By R T. Cox

##### Summary

Probability theorists are primarily divided into two camps. Both are concerned with frequencies within a predictive framework and reasonable expectations. But each side prioritizes one over the other as the primary concept of probability. The frequency interpretation is more popular, but the author of this paper, Richard Cox believes this is a mistake. He provides the example of a box containing two white balls and one black ball, identical except for color. He then explains how each group would interpret this situation.

The frequentist interpretation would assess the probability of a white ball being drawn as ⅔. They solve the problem by imagining drawing one ball from an indefinite number of boxes; or repeatedly drawing one ball from a box and then replacing it. In either case, over a huge number of repetitions, the frequency of a white ball being drawn would converge at ⅔. According to them, this is not a prediction of probability theory, but a definition of probability. Probability is a characteristic of the “ensemble” (test setup) and doesn't exist without it.

##########

- Requirement 1 -
Render this sentence from the probability summary into Spanish: "According to them, this is not a prediction of probability theory, but a definition of probability."
- Requirement 2 -
Resume the probability summary, picking up after its final sentence.

Recorded data
##########

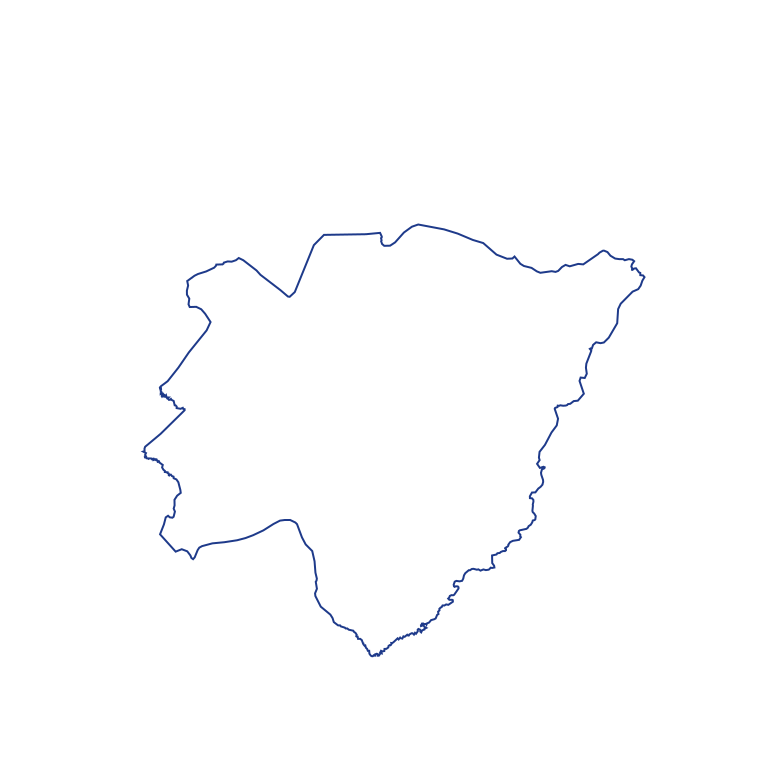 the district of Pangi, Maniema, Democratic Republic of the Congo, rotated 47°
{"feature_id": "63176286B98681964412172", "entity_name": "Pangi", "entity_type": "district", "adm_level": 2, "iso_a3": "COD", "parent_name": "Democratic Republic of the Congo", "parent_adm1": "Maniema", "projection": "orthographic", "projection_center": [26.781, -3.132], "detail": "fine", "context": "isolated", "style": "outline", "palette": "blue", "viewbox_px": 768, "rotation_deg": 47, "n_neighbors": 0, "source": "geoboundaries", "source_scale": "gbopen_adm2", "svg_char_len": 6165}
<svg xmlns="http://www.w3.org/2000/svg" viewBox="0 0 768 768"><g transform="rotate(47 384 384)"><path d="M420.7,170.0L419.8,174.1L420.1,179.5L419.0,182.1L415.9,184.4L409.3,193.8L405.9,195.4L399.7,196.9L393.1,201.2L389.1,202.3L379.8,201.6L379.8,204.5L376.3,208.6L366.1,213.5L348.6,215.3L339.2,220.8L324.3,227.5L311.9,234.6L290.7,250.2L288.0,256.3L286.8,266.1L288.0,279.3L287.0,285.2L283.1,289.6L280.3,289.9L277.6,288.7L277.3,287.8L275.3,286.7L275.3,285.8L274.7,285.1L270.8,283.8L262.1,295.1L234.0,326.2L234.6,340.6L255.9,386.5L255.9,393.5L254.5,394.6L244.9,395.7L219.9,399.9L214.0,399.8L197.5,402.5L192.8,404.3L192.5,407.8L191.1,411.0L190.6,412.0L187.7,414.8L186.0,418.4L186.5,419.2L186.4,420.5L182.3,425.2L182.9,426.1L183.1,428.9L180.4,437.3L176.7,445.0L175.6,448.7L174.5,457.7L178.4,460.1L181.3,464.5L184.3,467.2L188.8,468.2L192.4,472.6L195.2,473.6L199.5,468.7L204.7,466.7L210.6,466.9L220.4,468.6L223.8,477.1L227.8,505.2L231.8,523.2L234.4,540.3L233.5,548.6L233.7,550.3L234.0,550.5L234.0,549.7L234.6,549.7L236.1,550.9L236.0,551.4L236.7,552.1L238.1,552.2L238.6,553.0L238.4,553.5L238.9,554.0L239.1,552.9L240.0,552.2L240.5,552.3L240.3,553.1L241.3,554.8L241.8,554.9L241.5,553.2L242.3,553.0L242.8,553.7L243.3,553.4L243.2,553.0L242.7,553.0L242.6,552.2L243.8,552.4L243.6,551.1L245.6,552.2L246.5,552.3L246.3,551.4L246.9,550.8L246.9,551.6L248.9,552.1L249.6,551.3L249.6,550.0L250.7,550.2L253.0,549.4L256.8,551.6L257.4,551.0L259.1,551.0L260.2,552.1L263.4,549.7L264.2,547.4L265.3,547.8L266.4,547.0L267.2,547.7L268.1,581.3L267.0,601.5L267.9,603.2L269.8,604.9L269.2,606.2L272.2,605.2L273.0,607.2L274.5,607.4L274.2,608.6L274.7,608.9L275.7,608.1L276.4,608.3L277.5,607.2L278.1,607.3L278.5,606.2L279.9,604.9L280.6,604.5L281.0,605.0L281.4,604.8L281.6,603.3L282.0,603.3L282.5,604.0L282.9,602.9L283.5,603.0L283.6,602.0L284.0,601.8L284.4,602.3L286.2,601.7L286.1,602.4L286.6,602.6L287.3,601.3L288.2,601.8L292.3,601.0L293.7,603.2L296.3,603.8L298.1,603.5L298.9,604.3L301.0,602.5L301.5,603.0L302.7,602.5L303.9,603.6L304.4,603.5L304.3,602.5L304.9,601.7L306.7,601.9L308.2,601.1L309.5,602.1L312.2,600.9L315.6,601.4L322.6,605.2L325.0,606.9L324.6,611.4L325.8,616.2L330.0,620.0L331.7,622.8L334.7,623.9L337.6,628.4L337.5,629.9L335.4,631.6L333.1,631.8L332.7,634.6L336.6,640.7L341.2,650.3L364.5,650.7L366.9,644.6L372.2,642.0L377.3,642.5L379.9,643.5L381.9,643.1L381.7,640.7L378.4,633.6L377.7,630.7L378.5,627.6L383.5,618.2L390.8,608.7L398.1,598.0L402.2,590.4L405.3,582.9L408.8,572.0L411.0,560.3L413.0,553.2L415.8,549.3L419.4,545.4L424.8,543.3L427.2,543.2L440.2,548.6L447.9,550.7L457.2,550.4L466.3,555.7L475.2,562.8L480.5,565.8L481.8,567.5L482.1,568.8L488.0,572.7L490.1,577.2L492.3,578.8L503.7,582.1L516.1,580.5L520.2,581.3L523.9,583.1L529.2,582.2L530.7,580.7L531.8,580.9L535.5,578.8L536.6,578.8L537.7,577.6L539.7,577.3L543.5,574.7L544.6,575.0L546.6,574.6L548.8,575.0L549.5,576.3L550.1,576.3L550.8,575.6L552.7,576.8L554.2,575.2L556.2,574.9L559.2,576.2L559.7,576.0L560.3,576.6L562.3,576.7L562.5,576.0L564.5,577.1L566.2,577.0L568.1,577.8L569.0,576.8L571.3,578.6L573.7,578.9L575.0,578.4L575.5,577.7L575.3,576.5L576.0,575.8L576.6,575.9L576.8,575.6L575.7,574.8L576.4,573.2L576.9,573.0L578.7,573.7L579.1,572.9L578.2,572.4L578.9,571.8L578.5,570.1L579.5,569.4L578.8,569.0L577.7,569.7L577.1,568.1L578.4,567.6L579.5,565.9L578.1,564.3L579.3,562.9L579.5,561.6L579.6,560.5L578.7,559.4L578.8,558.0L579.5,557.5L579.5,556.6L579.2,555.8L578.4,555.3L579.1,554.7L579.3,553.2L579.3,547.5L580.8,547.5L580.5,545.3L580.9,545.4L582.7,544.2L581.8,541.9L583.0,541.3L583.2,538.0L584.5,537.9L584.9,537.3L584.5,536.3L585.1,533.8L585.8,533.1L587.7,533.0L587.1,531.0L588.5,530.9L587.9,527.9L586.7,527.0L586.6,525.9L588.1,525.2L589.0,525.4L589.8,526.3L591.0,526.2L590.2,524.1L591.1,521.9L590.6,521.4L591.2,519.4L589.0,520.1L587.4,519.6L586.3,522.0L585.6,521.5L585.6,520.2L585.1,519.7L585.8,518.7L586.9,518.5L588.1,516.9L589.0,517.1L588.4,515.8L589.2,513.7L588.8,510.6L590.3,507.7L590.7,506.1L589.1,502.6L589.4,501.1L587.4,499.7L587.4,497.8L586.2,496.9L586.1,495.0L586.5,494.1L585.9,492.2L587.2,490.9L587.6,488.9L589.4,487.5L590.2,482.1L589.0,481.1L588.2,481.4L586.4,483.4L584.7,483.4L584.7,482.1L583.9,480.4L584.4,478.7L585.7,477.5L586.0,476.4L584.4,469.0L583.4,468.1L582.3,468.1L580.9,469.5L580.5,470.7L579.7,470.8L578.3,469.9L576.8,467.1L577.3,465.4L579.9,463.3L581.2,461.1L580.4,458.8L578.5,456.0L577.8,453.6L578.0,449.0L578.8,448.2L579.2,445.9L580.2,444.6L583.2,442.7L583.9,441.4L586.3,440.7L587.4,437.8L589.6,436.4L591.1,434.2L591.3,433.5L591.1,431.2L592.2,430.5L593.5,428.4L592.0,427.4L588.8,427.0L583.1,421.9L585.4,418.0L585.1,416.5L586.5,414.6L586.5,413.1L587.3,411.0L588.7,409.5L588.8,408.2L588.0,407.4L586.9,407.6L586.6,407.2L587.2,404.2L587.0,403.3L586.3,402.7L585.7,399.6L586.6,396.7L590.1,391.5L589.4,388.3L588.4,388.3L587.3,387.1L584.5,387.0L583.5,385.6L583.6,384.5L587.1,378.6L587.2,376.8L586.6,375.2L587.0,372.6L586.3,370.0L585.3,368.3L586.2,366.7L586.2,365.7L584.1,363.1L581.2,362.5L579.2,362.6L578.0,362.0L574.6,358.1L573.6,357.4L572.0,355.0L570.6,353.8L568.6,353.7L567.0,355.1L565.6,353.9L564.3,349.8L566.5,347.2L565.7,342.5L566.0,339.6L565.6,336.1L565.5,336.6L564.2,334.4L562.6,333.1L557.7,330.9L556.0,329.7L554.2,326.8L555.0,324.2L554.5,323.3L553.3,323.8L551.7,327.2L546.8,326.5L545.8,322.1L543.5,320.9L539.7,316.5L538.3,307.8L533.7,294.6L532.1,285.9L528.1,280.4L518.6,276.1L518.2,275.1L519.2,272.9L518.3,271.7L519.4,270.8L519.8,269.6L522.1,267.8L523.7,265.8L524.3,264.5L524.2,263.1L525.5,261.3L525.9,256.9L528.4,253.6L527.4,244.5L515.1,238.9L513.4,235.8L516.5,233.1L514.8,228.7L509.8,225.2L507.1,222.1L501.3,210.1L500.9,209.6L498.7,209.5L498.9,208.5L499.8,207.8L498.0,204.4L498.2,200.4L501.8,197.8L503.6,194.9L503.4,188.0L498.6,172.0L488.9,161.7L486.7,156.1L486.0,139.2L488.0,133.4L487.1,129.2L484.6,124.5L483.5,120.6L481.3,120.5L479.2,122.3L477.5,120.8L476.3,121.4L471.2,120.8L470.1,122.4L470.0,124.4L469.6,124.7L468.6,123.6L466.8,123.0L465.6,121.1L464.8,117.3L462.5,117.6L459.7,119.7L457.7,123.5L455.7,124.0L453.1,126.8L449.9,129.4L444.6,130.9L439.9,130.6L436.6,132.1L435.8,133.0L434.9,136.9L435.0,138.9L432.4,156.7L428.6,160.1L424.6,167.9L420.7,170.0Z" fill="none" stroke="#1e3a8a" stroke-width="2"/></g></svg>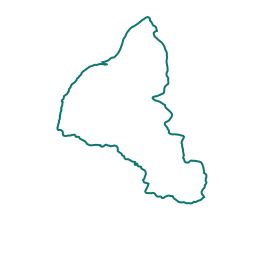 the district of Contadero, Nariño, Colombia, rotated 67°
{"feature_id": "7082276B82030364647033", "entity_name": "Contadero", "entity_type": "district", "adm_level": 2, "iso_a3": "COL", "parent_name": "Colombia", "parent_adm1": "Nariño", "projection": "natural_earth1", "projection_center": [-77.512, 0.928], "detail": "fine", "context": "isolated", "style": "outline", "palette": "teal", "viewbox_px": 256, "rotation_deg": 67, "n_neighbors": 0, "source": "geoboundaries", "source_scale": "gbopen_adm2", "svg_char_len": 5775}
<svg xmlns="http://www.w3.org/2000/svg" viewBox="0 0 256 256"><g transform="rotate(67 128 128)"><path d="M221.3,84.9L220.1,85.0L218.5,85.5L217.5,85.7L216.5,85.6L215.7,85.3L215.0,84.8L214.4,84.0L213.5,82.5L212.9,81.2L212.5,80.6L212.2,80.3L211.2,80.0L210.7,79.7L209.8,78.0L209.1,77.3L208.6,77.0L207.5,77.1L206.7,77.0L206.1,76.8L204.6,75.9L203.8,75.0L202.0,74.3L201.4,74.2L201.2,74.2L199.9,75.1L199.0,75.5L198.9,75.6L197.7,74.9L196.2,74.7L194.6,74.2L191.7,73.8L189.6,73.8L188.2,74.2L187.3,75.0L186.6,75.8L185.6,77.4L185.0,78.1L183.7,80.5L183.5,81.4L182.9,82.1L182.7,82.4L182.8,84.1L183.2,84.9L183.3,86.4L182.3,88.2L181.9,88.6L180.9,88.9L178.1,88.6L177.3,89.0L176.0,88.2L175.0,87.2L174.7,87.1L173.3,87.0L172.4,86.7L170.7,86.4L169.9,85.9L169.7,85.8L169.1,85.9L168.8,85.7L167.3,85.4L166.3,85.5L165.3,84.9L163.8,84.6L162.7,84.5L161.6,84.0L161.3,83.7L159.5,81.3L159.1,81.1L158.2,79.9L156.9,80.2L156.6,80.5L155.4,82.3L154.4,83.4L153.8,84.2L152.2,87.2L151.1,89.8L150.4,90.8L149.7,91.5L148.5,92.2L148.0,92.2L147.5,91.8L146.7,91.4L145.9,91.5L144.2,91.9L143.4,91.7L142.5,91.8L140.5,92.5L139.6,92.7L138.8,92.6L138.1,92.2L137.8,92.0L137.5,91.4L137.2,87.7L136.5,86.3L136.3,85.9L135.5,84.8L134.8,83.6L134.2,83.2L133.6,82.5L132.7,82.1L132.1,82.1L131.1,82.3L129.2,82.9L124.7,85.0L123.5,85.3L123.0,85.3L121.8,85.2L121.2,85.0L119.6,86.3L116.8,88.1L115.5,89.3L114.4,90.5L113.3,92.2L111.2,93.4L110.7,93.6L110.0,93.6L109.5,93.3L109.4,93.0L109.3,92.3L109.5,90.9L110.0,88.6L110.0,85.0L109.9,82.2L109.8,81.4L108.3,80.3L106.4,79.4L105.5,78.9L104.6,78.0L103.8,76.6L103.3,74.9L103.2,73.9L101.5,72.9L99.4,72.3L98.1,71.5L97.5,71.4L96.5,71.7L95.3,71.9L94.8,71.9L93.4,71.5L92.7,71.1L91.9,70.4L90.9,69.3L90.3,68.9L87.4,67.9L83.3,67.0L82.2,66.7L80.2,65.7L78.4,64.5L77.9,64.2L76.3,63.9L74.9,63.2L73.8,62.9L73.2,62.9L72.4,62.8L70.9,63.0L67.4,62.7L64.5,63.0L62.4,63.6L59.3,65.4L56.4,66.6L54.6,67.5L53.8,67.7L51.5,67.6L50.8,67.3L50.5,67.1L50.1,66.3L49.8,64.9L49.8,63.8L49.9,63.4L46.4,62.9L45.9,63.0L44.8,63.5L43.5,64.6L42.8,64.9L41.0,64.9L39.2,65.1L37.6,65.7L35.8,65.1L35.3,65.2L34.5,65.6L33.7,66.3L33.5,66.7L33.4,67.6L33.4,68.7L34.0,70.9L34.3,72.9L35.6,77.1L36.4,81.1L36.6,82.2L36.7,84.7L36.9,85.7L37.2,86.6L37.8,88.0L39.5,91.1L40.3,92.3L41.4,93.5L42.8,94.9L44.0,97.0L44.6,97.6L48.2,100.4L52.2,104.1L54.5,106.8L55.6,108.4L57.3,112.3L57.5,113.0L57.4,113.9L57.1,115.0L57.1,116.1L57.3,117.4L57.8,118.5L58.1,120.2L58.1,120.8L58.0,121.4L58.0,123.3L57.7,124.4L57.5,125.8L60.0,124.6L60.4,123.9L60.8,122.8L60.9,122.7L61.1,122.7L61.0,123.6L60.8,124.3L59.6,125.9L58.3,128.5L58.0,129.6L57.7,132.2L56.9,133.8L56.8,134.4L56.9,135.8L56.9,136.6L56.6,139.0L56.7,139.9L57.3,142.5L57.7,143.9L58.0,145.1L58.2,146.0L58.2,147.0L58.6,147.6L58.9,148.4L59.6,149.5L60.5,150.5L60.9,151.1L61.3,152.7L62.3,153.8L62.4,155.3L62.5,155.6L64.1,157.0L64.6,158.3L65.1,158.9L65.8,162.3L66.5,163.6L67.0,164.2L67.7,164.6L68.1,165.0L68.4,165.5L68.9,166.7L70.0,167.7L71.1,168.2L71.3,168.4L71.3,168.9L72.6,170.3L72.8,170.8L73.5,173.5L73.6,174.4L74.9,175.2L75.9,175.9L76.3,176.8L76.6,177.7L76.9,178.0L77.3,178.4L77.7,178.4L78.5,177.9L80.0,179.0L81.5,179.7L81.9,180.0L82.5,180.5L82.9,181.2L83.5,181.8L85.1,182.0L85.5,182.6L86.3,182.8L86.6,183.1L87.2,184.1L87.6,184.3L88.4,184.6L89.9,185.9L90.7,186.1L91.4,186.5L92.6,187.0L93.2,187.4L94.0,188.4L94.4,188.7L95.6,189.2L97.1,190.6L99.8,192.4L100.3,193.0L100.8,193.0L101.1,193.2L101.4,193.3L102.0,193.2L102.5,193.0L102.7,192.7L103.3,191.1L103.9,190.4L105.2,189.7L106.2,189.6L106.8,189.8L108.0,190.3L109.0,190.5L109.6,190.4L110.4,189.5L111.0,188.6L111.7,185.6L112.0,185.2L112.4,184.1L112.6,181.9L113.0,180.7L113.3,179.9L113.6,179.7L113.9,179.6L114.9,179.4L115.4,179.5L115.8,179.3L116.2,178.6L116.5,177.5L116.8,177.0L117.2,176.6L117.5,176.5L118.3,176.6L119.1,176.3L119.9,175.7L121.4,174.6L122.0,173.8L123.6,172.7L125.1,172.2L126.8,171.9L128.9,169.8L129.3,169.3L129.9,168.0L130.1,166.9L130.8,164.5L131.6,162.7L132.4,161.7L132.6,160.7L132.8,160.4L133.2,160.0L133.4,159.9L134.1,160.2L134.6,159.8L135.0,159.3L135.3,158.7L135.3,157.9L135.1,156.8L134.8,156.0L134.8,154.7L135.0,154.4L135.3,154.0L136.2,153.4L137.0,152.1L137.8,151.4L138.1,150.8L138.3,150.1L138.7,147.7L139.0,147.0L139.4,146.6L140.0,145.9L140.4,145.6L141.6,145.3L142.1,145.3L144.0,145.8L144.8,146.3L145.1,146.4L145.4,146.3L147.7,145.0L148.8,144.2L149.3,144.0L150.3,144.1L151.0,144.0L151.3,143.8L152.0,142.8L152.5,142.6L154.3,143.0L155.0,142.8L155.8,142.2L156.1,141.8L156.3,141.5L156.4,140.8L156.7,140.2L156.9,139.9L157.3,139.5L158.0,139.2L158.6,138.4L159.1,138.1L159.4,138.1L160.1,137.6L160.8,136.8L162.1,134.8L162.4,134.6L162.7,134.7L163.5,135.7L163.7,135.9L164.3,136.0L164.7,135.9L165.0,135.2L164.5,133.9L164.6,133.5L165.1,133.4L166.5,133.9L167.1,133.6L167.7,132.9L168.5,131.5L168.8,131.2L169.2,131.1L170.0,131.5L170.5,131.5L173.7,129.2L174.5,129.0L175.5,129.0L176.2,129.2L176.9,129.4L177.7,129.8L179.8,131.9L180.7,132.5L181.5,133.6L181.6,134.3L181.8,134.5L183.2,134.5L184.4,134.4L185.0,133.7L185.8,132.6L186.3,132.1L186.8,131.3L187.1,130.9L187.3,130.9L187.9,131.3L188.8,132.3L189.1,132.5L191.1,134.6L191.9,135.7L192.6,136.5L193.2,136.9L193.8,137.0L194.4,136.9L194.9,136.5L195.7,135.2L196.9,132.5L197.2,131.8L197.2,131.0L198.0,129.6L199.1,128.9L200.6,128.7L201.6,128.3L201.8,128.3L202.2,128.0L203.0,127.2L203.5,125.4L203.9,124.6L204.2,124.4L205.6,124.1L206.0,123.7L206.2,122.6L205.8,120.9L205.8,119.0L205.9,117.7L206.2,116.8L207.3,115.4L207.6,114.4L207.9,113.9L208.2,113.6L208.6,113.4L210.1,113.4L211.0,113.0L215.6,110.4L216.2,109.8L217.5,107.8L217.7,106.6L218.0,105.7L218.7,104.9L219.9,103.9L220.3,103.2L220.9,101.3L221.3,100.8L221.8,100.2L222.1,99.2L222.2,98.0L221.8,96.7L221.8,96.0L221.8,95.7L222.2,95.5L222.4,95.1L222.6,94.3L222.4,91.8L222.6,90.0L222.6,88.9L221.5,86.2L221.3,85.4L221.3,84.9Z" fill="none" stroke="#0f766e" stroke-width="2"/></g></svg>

##########

- Answer 1 -
Según ellos, esto no es una predicción de la teoría de la probabilidad, sino una definición de la probabilidad.

- Answer 2 -
In the second interpretation, probability theory provides the reasonable expectation of drawing a white ball two-thirds of the time and a black ball one-third of the time. This measure of reasonable expectation is the primary meaning of probability according to the second group.

The two interpretations of probability do have a lot in common. Both methods can algebraically calculate the probability that an event will occur or not, that one or another event will occur, or that both events will occur. Each also specifies that if an event is unlikely to occur, then it is more likely not to occur. Likewise, the probability of two events occurring together is less than the probability of the least likely of the two.

If frequencies and reasonable expectations were perfectly interchangeable, then the division among probability theorists would be purely grammatical. However, there are important differences. In some cases, it is impossible to imagine an ensemble that could repeatedly test the frequency of an event. But there are cases where a probability cannot be determined by an ensemble. For example, there is a notion in science that a simple hypothesis is preferred to a complex one. Two or more postulates being true is less likely than a single postulate of the same likelihood being true. This preference is a reasonable belief, but does not have a testable frequency.

Cox argues that the weakness of the frequentist interpretation is that there are so many situations where a definable ensemble does not exist. The rules that were derived from testing frequencies within ensembles cannot be justified in uses outside of this domain.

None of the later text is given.